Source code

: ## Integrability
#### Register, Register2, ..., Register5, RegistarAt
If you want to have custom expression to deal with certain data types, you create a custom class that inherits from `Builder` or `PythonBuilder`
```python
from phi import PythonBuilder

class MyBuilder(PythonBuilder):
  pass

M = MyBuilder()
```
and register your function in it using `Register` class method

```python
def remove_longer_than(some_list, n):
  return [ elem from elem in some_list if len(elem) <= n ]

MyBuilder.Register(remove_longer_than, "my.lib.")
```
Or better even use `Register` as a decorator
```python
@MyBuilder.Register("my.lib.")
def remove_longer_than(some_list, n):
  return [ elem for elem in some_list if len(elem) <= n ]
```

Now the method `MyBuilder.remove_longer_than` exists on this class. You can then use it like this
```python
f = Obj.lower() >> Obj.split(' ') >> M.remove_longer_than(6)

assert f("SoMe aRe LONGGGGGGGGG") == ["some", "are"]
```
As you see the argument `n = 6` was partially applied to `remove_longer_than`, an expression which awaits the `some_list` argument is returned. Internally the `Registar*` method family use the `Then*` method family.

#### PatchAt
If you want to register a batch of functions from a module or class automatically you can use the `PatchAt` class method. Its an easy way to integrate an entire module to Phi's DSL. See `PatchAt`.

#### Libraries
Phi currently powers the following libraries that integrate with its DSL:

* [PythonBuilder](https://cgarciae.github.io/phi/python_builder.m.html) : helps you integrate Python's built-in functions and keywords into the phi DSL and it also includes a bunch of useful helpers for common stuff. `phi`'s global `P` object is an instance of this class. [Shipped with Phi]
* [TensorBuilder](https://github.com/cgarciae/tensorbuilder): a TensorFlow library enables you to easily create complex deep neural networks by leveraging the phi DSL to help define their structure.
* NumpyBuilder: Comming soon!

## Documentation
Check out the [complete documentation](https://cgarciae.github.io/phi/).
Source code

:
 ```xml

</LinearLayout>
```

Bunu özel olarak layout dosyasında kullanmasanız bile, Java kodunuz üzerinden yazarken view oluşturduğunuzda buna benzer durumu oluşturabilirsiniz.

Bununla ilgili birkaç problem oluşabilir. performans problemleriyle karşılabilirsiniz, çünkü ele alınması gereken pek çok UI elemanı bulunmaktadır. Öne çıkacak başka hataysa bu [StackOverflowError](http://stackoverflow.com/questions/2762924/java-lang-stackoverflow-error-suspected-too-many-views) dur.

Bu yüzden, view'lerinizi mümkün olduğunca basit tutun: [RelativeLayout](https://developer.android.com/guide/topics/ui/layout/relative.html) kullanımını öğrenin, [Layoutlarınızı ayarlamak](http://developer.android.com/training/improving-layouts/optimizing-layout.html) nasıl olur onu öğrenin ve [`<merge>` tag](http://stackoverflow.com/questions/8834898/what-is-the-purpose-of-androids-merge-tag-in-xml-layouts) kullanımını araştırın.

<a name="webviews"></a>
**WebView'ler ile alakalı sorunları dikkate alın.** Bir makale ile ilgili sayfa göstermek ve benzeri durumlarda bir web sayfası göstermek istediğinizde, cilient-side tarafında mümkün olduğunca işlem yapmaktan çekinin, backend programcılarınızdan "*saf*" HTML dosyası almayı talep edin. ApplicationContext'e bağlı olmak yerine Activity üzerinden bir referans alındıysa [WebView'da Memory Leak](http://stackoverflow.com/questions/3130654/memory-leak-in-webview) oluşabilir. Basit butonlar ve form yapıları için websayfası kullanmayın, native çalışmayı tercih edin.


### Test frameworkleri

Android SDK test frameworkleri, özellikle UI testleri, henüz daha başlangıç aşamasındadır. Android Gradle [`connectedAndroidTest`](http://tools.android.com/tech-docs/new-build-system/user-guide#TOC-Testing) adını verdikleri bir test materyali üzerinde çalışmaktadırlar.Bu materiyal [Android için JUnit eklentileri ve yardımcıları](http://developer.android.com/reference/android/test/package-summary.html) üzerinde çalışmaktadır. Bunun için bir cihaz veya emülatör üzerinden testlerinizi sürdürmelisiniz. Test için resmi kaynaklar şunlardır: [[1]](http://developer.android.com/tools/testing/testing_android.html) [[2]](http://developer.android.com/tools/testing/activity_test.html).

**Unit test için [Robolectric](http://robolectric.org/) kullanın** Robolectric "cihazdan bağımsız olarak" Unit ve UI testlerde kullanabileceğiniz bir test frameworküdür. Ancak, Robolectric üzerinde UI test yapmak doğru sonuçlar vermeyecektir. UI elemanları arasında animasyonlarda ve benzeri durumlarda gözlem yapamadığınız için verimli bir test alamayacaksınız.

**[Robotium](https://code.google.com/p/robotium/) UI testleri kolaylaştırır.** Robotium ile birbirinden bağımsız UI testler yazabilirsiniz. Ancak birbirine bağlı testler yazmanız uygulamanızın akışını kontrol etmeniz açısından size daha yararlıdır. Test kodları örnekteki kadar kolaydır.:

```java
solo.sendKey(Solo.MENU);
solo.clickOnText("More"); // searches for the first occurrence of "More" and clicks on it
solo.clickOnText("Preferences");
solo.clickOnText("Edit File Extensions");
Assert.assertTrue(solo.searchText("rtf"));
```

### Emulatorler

__PROBLEM DESCRIPTION__
Print exactly the lines of the listing above starting at the line containing "Check out the" and ending at the line containing "Bununla ilgili birkaç", both included.

__SOLUTION BELOW__
Check out the [complete documentation](https://cgarciae.github.io/phi/).
Source code

:
 ```xml

</LinearLayout>
```

Bunu özel olarak layout dosyasında kullanmasanız bile, Java kodunuz üzerinden yazarken view oluşturduğunuzda buna benzer durumu oluşturabilirsiniz.

Bununla ilgili birkaç problem oluşabilir. performans problemleriyle karşılabilirsiniz, çünkü ele alınması gereken pek çok UI elemanı bulunmaktadır. Öne çıkacak başka hataysa bu [StackOverflowError](http://stackoverflow.com/questions/2762924/java-lang-stackoverflow-error-suspected-too-many-views) dur.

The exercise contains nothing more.